* HOW TO COMPLETE THIS TASK
Gather every line below that contains the string "Devices", copying each one in full. Matching is case-sensitive.

* SOURCE RECORDS
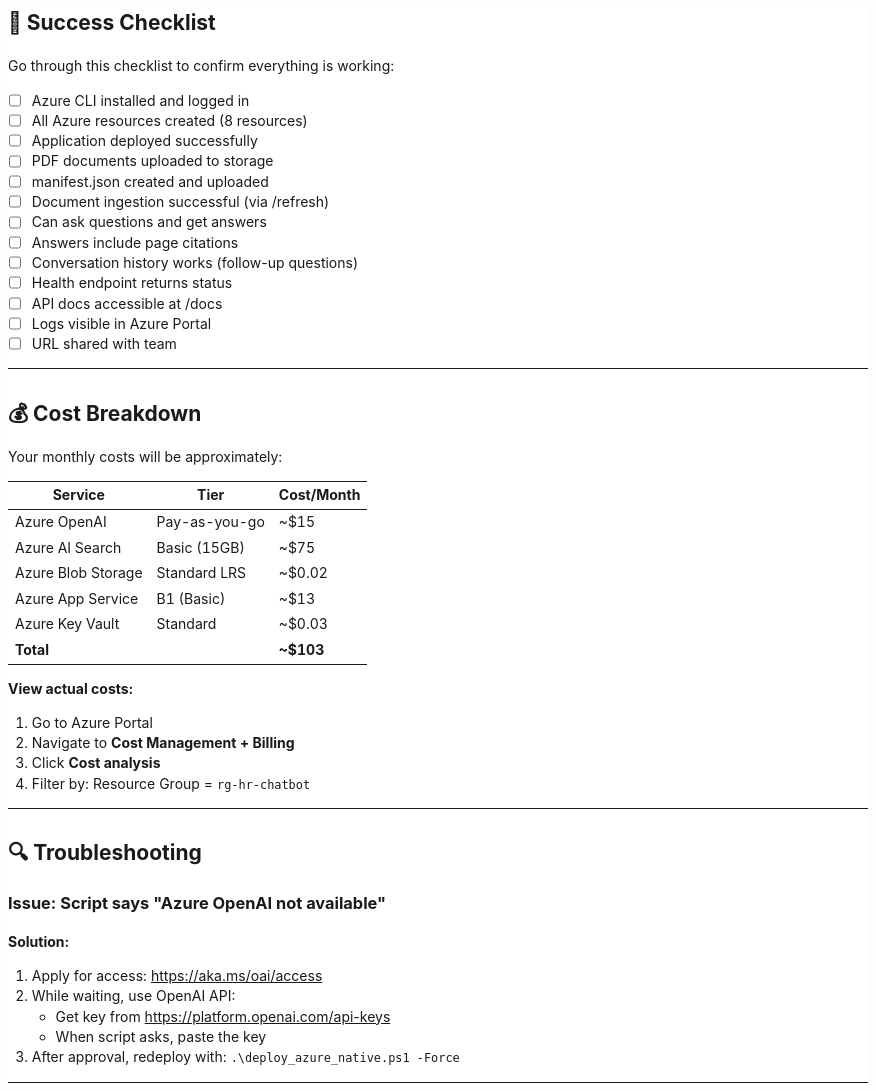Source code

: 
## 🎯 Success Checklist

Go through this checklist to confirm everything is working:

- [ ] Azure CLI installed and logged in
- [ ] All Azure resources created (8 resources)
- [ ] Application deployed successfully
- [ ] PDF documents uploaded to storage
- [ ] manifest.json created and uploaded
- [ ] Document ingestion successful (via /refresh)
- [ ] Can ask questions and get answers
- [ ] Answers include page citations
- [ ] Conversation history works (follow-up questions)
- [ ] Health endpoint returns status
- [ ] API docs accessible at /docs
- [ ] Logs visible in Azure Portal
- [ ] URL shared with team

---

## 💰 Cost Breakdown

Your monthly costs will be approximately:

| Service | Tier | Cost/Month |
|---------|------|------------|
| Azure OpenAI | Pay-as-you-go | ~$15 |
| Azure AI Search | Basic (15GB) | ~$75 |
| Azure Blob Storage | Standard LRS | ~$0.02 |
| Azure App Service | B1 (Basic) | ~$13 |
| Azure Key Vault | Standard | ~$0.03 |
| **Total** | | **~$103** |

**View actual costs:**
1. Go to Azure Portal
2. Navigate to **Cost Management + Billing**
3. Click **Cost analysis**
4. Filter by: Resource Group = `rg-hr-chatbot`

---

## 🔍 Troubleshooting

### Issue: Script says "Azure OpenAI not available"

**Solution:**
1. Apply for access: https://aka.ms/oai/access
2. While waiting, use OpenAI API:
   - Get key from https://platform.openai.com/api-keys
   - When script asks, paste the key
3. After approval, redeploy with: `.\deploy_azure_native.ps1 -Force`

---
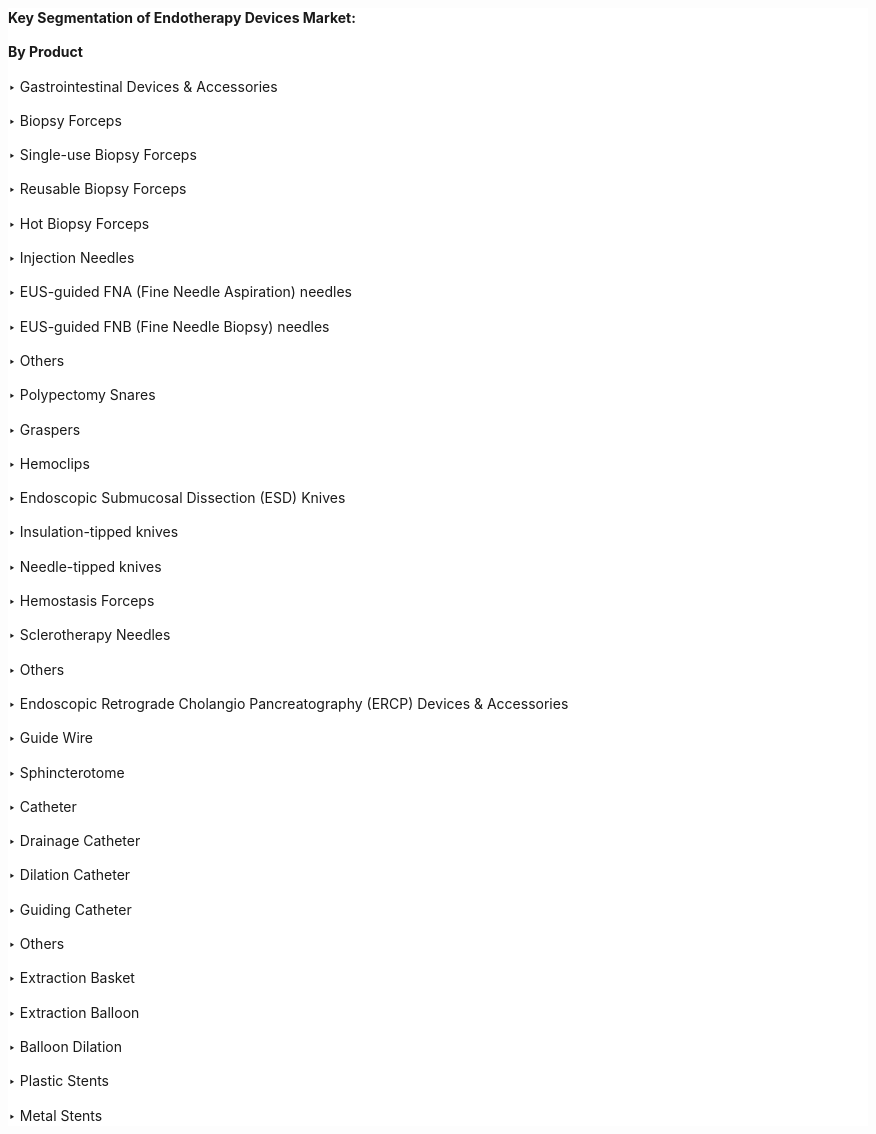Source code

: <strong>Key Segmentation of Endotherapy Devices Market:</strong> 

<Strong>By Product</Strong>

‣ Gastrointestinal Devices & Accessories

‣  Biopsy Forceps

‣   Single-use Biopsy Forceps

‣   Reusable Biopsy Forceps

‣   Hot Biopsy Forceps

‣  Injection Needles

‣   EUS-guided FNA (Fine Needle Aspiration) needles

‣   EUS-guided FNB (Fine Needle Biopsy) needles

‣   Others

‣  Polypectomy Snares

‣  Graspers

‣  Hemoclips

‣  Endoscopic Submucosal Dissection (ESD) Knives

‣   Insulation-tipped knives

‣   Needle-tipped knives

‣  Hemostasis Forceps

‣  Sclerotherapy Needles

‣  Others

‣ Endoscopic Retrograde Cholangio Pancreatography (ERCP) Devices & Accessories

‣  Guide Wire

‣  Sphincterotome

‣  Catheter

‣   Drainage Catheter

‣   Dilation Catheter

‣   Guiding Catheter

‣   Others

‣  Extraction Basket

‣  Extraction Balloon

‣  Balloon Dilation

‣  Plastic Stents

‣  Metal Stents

* EXPECTED ANSWER
: <strong>Key Segmentation of Endotherapy Devices Market:</strong> 
‣ Gastrointestinal Devices & Accessories
‣ Endoscopic Retrograde Cholangio Pancreatography (ERCP) Devices & Accessories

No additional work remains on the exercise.